Während das die Entscheidungsfreudigen kaum zu beeindrucken scheint, macht das den Entscheidungszögerlichen zu schaffen. In einem alten Sprichwort kommt diese Problematik sehr schön zum Ausdruck: Wasch mir den Pelz, aber mach mich nicht nass! Beides auf einmal geht nicht.

Es gibt einen klugen Satz des vor 2000 Jahren von Kaiser Nero zum Selbstmord gezwungenen römischen Politikers Seneca, der weiteres Licht auf die Last mit dem Entscheiden wirft: Nicht weil es schwer ist, wagen wir es nicht, sondern weil wir es nicht wagen, ist es schwer. Sich zu entscheiden, so lässt sich Seneca durchaus interpretieren, ist an sich gar nicht so schwer, schwer wird das Entscheiden nur durch die Angst vor dem damit verbundenen Wagnis. Eine Entscheidung zu treffen heißt immer auch, etwas zu wagen, sich zu trauen.

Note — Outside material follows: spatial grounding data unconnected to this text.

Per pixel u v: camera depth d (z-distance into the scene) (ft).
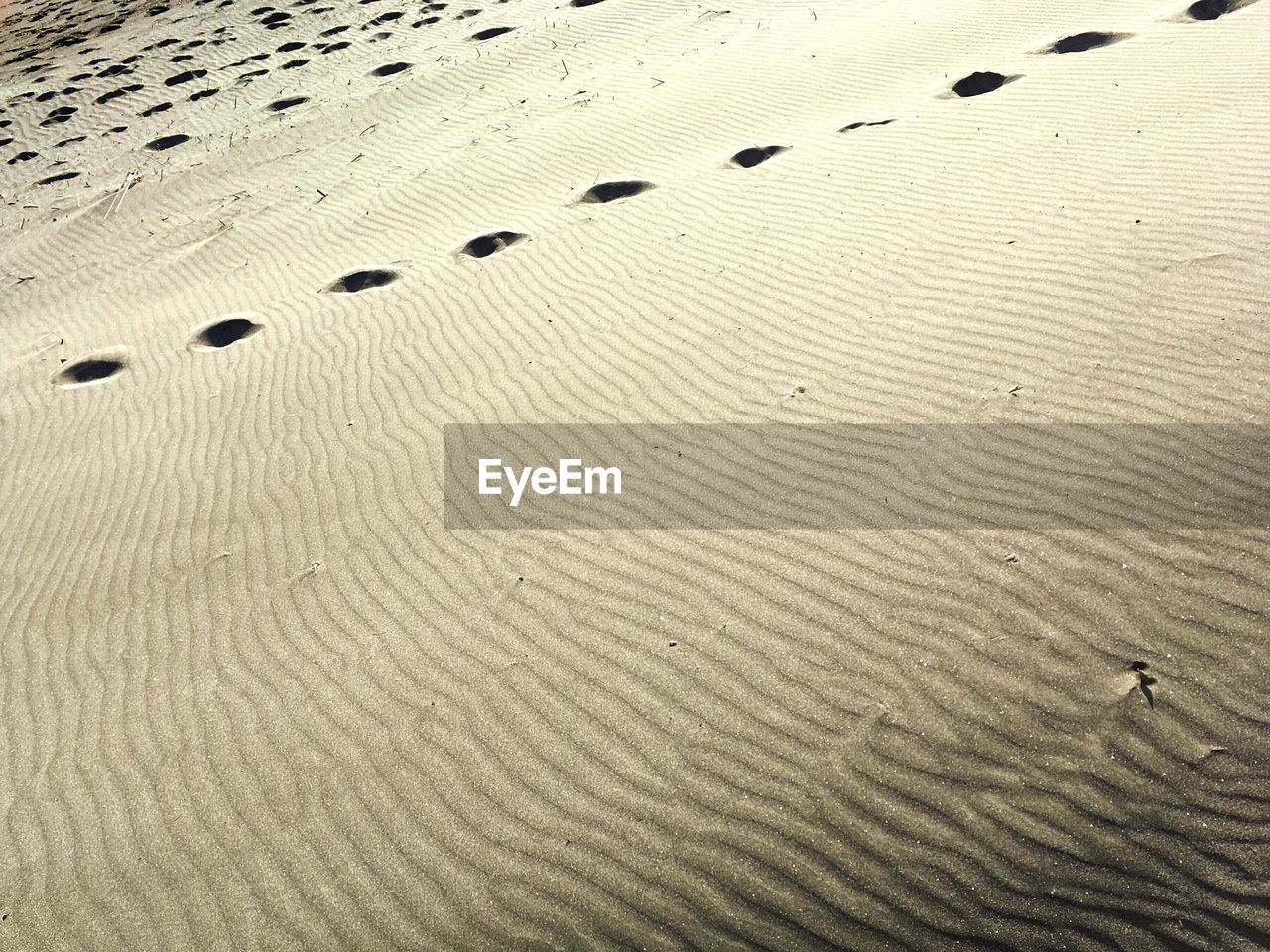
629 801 10.79
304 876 10.69
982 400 15.78
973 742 10.73
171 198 37.14
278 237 31.65
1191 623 11.46
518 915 9.93
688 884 9.93
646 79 38.34
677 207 26.58
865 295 19.83
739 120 32.35
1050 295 18.04
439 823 10.96
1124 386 15.21
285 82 48.73
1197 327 16.10
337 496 17.40
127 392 23.71
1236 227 18.53
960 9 37.06
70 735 13.19
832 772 10.69
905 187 24.12
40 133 48.32
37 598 16.42
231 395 22.26
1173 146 22.30
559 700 12.17
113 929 10.52
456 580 14.62
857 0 42.52
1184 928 9.03
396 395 20.48
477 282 24.89
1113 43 30.12
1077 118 25.17
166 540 17.26
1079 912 9.24
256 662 13.83
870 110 30.30
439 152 35.81
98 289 30.99
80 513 18.83
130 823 11.67
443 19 54.54
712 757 11.09
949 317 18.22
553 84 40.52
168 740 12.76
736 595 13.20
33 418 23.43
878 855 9.89
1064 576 12.34
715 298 21.20
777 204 25.14
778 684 11.79
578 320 21.74
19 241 36.04
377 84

Sich zu entscheiden ist stets ein Unterfangen, zu dem auch Mut gehört. Mangelt es daran, wird es schwer, zu einem Entschluss zu kommen. Aus dem Karussell der Entscheidungszögerlichkeit auszusteigen, verlangt, die mit Entscheidungen verbundenen Nachteile den sich ergebenden Vorteilen zuliebe auf sich zu nehmen.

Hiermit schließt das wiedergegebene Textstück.